Prestack Split-Step Migration

Figure B.1: Flowcharts for prestack split-step modeling and migration. $\mathcal{F}$ , $\mathcal{F}^{-1}$ , $\mathcal{P}$ , and $\mathcal{C}$ denote the Fourier transform, the inverse Fourier transform, the phase shift operator, and the phase correction operator, respectively (see text for details). (a) The source wavefield $P(x,z,\omega)$ is propagated from the surface of the earth to depth $z$ in steps $\Delta z$ . (b) At each depth $z$ of the earth, a reflected wave is generated by $m(x,z)P(x,z,\omega)$ , where $m(x,z)$ is a reflectivity model. The wave is then propagated upward to the surface $z=0$ . The total reflected wavefield $R(x,z,\omega)$ consists of the superposition of the reflected and propagated waves originating from below. The total reflected wavefield collected at the surface is the data, i.e., $R(x,z=0,\omega) \equiv D(x,z=0,\omega)$ . (c) The data are then downward continued from the surface back to depth $z$ in steps $\Delta z$ . Finally, the migration image $I(x,z)$ (not shown) is constructed by applying the imaging condition: $I(x,z) = \sum_{\omega}P^*(x,z,\omega) D(x,z,\omega)$ , or $I(x,z) = 2\sum_{\omega>0} \textrm{Re} \{ P^*(x,z,\omega) D(x,z,\omega) \}$ , assuming the DC component is 0.

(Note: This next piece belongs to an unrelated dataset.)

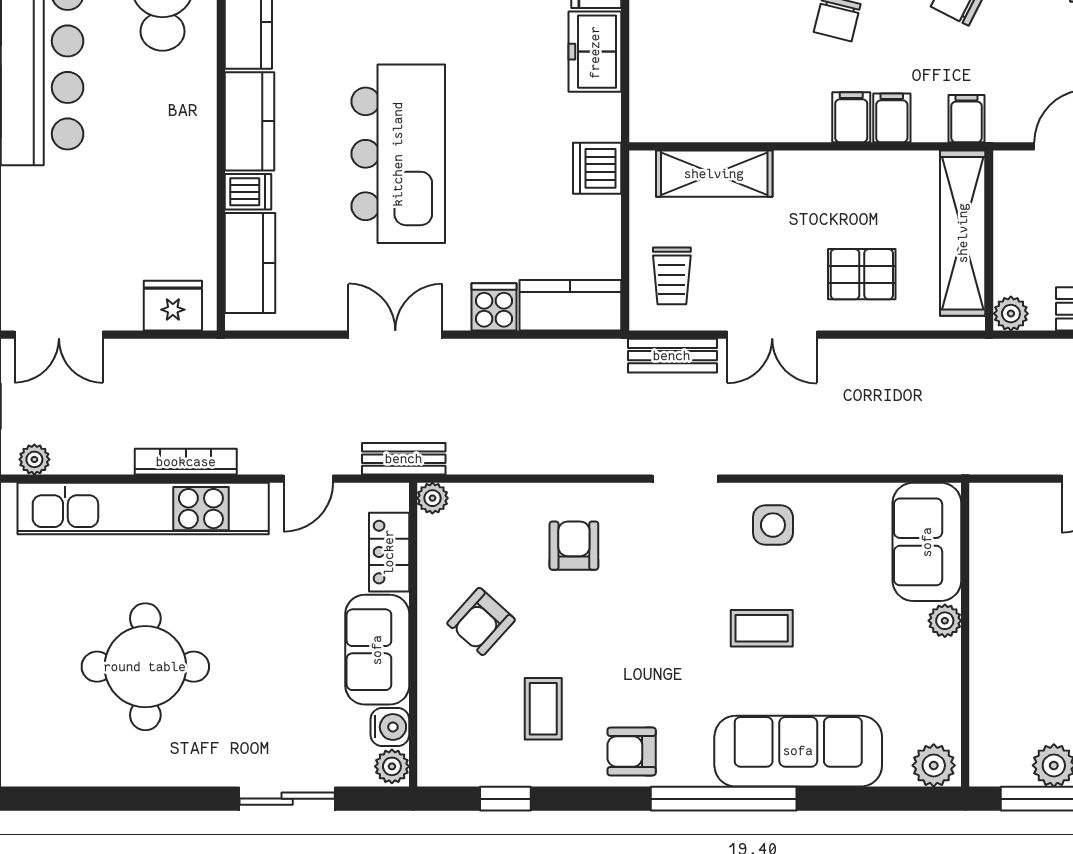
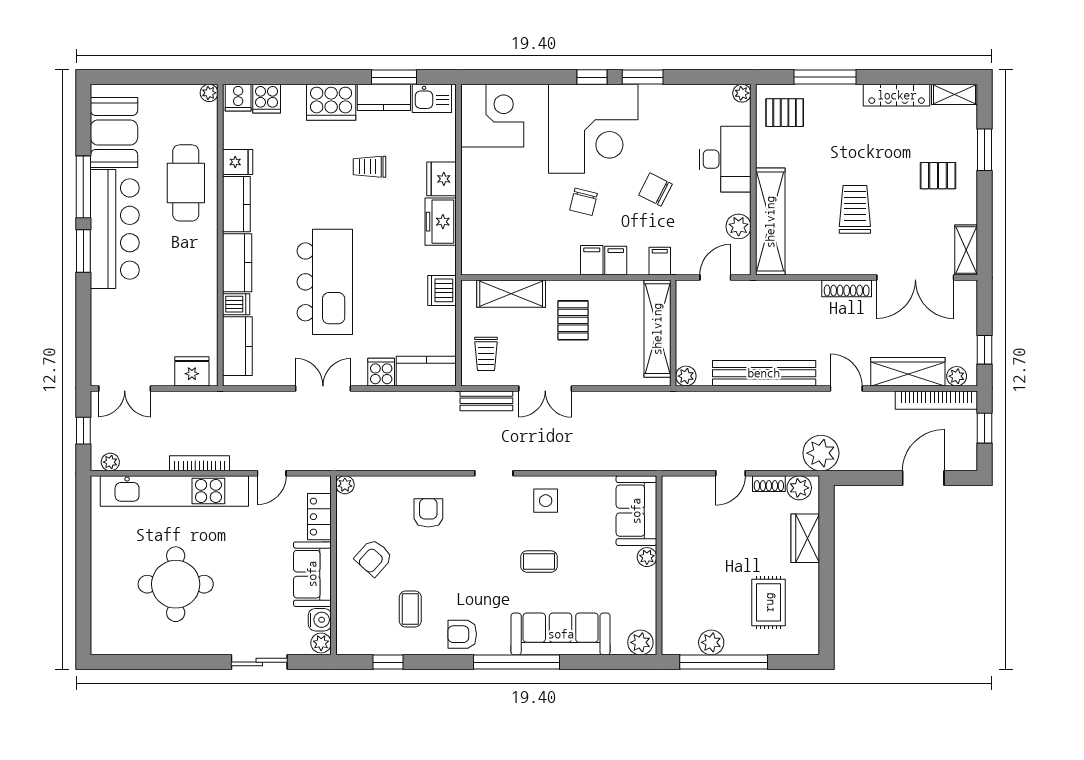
pallet: (862, 274) -> (573, 320), moved, turned 90
bench: (404, 459) -> (328, 462), removed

The steps of prestack split-step migration are described in the flowcharts shown in Figure B.1. This presentation closely follows Kuehl and Sacchi (1999), and is included here for convenience because analysis of computational complexity refers to it.

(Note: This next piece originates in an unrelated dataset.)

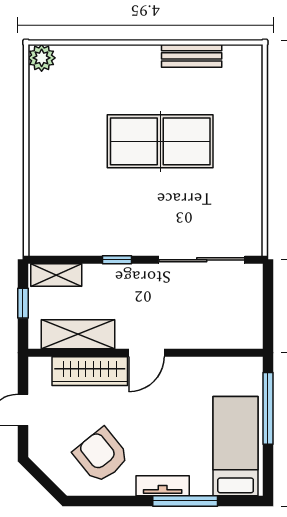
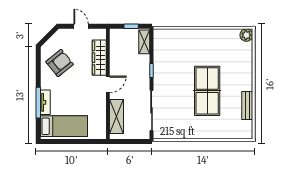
shelving: (78, 334) -> (117, 116), moved
door: (146, 353) -> (108, 84), swing flipped
window: (268, 408) -> (82, 141), removed
tv unit: (163, 486) -> (45, 102), moved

Consider first the forward propagation of a wavefield. The split-step operator $\mathcal{L}$ per layer can be decomposed into a succession of four linear operators $\mathcal{F}$ , $\mathcal{P}$ , $\mathcal{F}^{-1}$ , and $\mathcal{C}$ . First, the seismic wavefield $P(x,z,\omega)$ at $z$ is transformed to the wavenumber $k_x$ domain by the Fourier operator $\mathcal{F}$ . Second, the phase-shift operator $\mathcal{P}$ is applied to the wavefield in the $(k_x,\omega)$ domain:

$$P_1(k_x,z,\omega) = P(k_x,z,\omega)e^{-i\Delta z\sqrt{(\omega u_0)^2 - k_x^2}},$$ (7.1)

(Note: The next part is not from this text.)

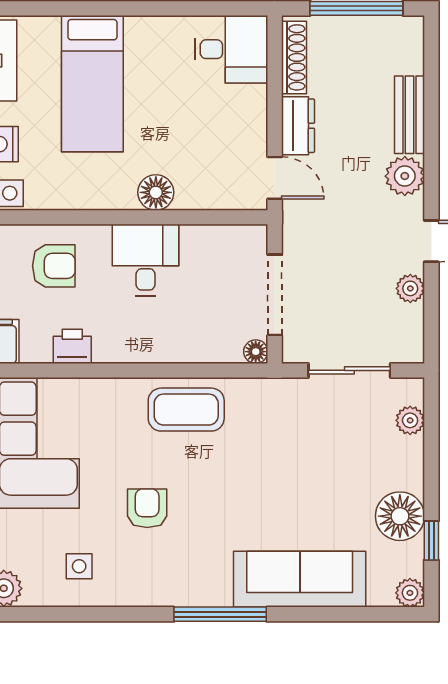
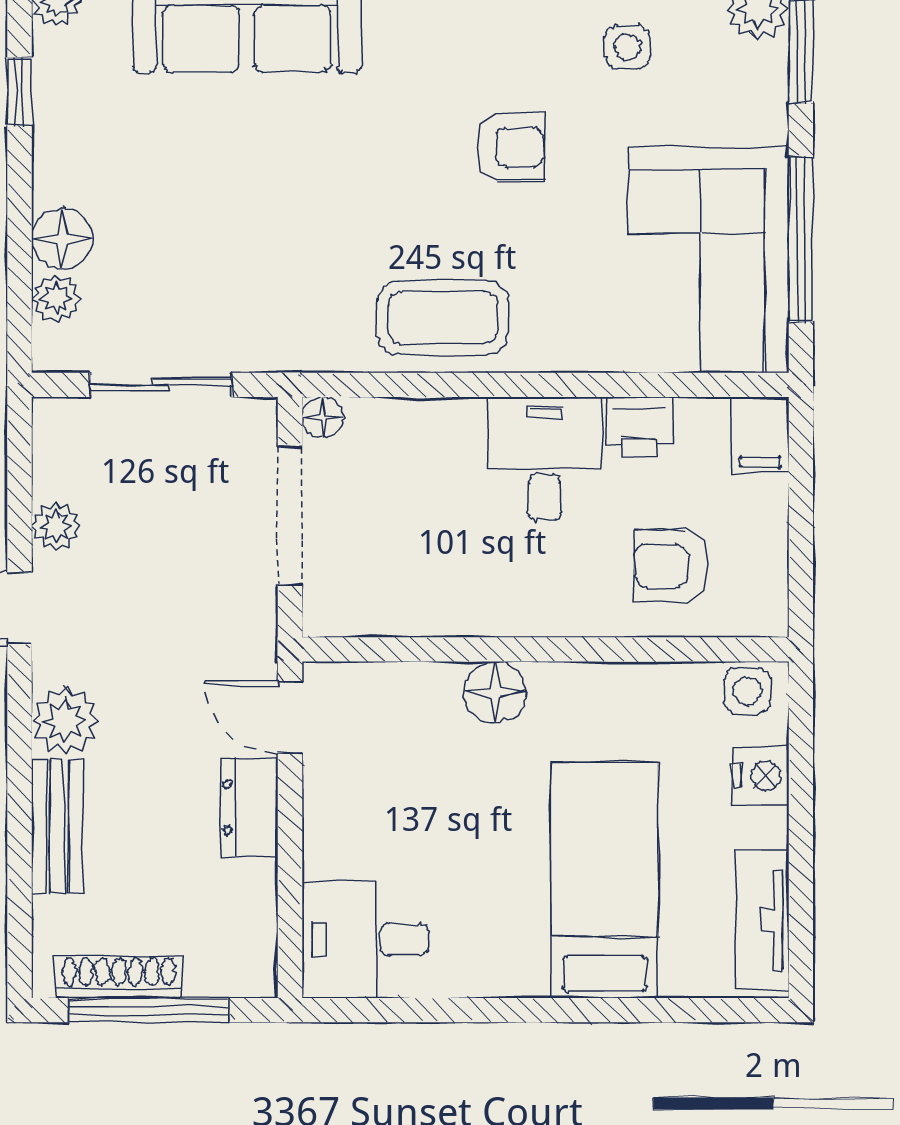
shoe rack: (294, 57) -> (119, 977), moved, turned 90
desk: (146, 260) -> (545, 459), moved, turned 180
armchair: (147, 508) -> (510, 147), turned -90
floor lamp: (400, 516) -> (62, 239), moved, width x0.73, depth x0.73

where $u_0$ is the mean slowness for the current layer. Third, $P_1(k_x,z,\omega)$ is transformed to the space $x$ domain by the inverse Fourier operator $\mathcal{F}^{-1}$ . Fourth, the phase correction operator $\mathcal{C}$ is applied in the $(x,\omega)$ domain. This accounts for the lateral slowness variation $\Delta u(x) = u(x) - u_0$ :

$$P(x,z+\Delta z,\omega) = P_1(x,z,\omega) e^{-i\omega\Delta z\Delta u(x)}.$$ (7.2)

Altogether, it is given that

$$\mathcal{L} = \mathcal{C}\mathcal{F}^{-1}\mathcal{P}\mathcal{F},$$ (7.3)

of which the adjoint is

$$\mathcal{L}^\dagger = \mathcal{F}^\dagger \mathcal{P}^\dagger {\mathcal{F}^{-1}}^\dagger \mathcal{C}^\dagger$$

$$= \mathcal{F}^{-1} \mathcal{P}^* \mathcal{F} \mathcal{C}^*,$$ (7.4)

The adjoint operator $\mathcal{L}^\dagger$ applies to the case of `backward propagation', or downward continuation of the data, as illustrated in Figure B.1(c). This ensures that the migration operator is the adjoint of the forward modeling counterpart.